OBJECTIVE: To review the results of laparoscopic cholecystectomy (LC) in
patients with acute cholecystitis with attention to cost and clinical
outcome. DESIGN: Retrospective study. SETTING: Large private metropolitan
teaching hospital. PATIENTS: Four hundred forty-six patients had LCs at our
institution between January 1993 and February 1995. Acute cholecystitis,
confirmed by clinical, laboratory, operative, and histopathological
findings, was present in 60 patients. MAIN OUTCOME MEASURES: The medical
history, laboratory findings, gallbladder ultrasounds, timing of operation
from the onset of symptoms, conversion rates to open procedures, operative
times, intraoperative findings, complications, postoperative length of
stay, cost of operative procedures and hospitalizations, and convalescence
times were collected. RESULTS: Laparoscopic cholecystectomy was attempted
in 16 patients within 72 hours of the onset of symptoms of acute
cholecystitis (group 1), in 19 patients with symptoms between 4 and 7 days
(group 2), and in 25 patients with symptoms lasting more than 7 days (group
3). The only factor (eg, preoperative laboratory and ultrasound findings)

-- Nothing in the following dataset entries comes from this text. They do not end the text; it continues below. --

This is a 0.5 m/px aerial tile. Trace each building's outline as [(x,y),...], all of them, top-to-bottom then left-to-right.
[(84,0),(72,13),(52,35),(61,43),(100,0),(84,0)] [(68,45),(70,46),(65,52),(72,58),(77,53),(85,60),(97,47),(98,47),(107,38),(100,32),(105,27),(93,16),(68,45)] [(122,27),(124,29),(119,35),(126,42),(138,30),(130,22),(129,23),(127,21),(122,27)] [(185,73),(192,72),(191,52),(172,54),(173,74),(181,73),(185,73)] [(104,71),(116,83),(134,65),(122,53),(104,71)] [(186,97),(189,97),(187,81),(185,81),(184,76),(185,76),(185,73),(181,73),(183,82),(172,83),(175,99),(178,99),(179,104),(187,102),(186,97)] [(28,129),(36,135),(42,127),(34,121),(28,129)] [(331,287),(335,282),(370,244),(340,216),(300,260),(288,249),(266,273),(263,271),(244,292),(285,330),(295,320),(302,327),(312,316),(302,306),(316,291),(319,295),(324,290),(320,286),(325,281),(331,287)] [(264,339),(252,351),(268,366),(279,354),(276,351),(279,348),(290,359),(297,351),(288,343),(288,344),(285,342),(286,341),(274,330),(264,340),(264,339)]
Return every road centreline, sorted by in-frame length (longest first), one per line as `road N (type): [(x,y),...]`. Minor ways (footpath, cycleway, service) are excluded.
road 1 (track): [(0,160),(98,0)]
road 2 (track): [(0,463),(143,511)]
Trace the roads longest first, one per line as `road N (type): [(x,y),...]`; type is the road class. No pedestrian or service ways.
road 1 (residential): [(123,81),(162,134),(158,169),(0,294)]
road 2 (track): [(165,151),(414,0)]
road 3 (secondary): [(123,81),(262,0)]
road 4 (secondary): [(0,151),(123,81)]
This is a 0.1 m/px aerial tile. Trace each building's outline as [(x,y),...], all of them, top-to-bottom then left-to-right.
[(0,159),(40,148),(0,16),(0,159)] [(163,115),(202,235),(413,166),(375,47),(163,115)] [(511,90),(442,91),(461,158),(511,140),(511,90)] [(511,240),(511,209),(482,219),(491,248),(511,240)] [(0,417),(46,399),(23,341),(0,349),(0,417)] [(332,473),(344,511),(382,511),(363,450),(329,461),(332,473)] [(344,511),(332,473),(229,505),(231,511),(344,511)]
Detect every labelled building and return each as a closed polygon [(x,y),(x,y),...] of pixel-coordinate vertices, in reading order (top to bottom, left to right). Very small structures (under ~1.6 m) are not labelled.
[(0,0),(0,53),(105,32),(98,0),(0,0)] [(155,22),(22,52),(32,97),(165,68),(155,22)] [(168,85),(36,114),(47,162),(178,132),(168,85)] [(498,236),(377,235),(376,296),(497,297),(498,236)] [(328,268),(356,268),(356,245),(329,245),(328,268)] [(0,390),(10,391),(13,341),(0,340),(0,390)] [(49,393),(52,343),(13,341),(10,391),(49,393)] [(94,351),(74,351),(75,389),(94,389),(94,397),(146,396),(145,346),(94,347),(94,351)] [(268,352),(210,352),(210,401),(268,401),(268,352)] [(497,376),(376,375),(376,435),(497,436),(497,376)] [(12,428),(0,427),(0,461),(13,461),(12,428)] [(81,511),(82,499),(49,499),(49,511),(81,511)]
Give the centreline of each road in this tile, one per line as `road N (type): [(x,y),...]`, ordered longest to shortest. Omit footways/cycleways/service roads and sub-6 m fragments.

that affected the outcome of the operation was duration of symptoms prior
to operation. Patients who had LC done within 72 hours of the onset of
symptoms had lower rates of conversion to open procedures, less difficult
operations, shorter operative times, less costly procedures, and a shorter
convalescence than those with symptoms for longer than 72 hours prior to
operation. The conversion rates in patients operated within and after 72
hours were 12% and 30%, respectively. There were no bile duct injuries and
no mortalities. CONCLUSIONS: Laparoscopic cholecystectomy can be performed
safely in most patients with acute cholelithiasis. However, we found that
the duration of symptoms prior to LC affected the outcome; the conversion
rates, hospital costs, and convalescence times increased in operated-on
patients with symptoms for more than 72 hours. In our opinion, interval
cholecystectomy may be a superior option in this latter group of patients.